Now in his third season with LouCity, McCabe lives in Jeffersontown with the rest of his teammates. He says the moderately-sized community is a good fit for him.
“It was obviously a welcome change after being in New Harris for four years,” McCabe says. “It was nice to get back to civilization if you will and you have everything you need really — stores, shopping malls, so many things to do. I’m a foodie kind of guy, so I’m going to restaurants all the time. It’s not just your chain restaurants, it’s your hole-in-the-wall, independent owners that give the restaurants that kind of unique style.”
Team captain and midfielder Paulo DelPiccolo echoes McCabe’s love of J-town and the entire team’s veracious appetite for local food.
“It’s great,” he says. “The whole east side of the city has great restaurants. It’s close enough to downtown, but even if you don’t want to go all the way to downtown or to the Highlands you’re still in a great area with tons of local businesses and restaurants. So we eat out all the time, and we love our area.”
Lintner says that all the team members live in the same complex in Jeffersontown, where they have workout facilities and everything they need. At the end of the 2016 season, McCabe found out that he needed a hip surgery to secure his readiness to play this year. The surgery and intensive rehab meant that he did not have the opportunity to return to Ireland. Instead, he settled in Jeffersontown and awaited the birth of his first child, Luca Emmet McCabe. Juggling the roles of professional soccer player and dad have been a bit of a transition for McCabe, but the stability he finds in J-town has helped.

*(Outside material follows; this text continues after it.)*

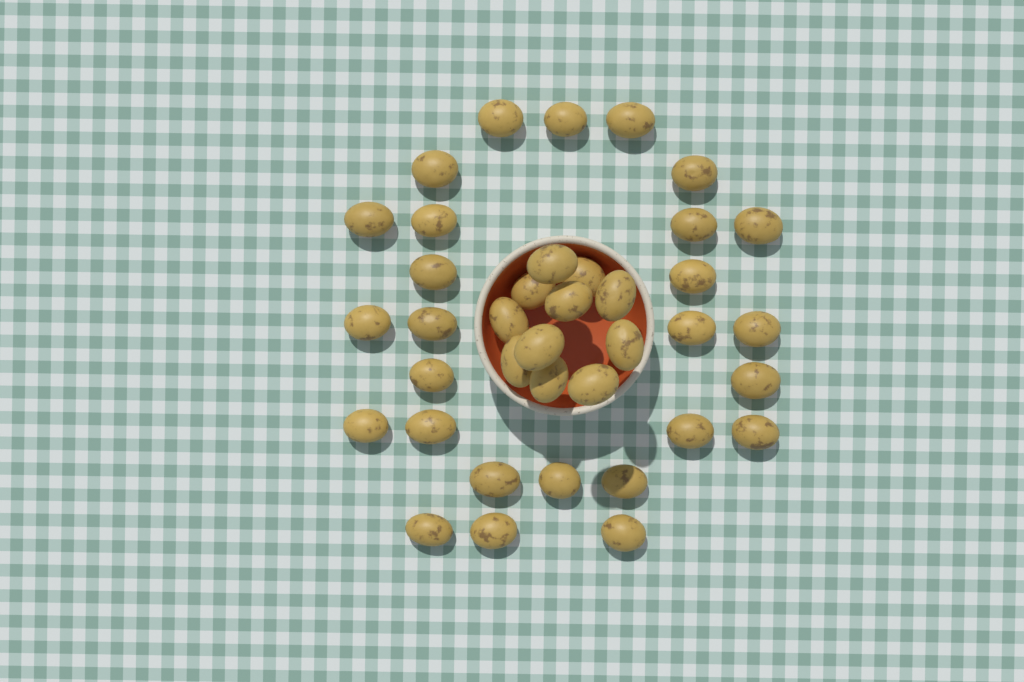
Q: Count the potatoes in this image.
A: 38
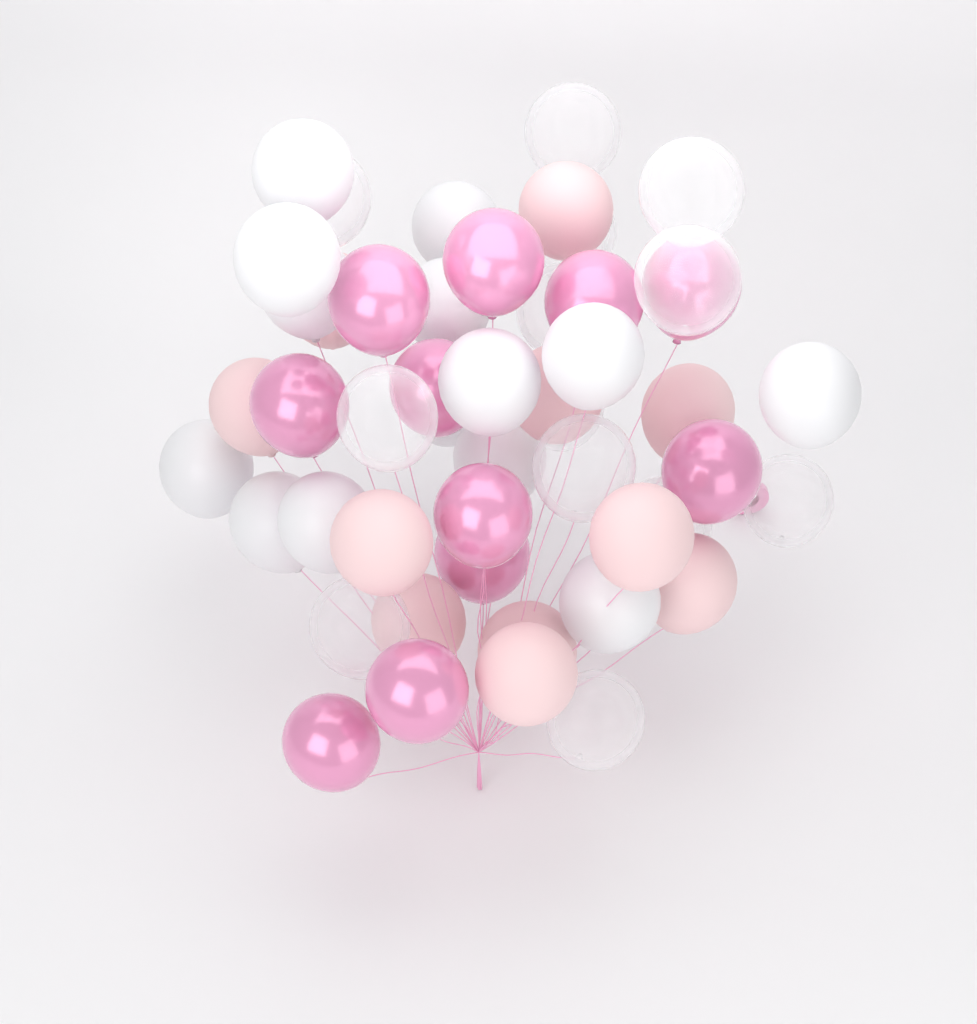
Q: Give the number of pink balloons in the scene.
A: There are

“He was born in May at the same time as the Tampa game so I stayed behind,” McCabe says. “We got him home on a Monday and I had to leave for a week on Tuesday so he was home for just 24 hours, and I had to go for a week to Pittsburgh so that was pretty difficult at first, just leaving a mom and new son. With soccer I’m lucky I don’t work a ton of hours or stuff like that. I’m gone until like 11 a.m. and then I’m at home hanging out with him so it’s fun. I’m enjoying it.”
After securing the USL’s Eastern Conference title, the team is feeling excited about advancing to the playoffs and the championship game, which is scheduled for the middle of November.
“We’re thinking that a championship is possible this year,” Lintner says. “It’s kind of finger’s crossed, but we’ll see.”
For those interesting in attending a game, the club’s schedule can be found at louisvillecityfc.com.
“I would just encourage anyone who’s never been to a game to just try one game and they’ll get hooked,” DelPiccolo says. “It’s a blast, and the fans are so much fun and they’re so loud. It’s a great experience, and it’s different from watching any other sport.”
“We’ve got a great team on your doorstep,” McCabe adds. “We want all the support we can get, so come out and cheer us on.”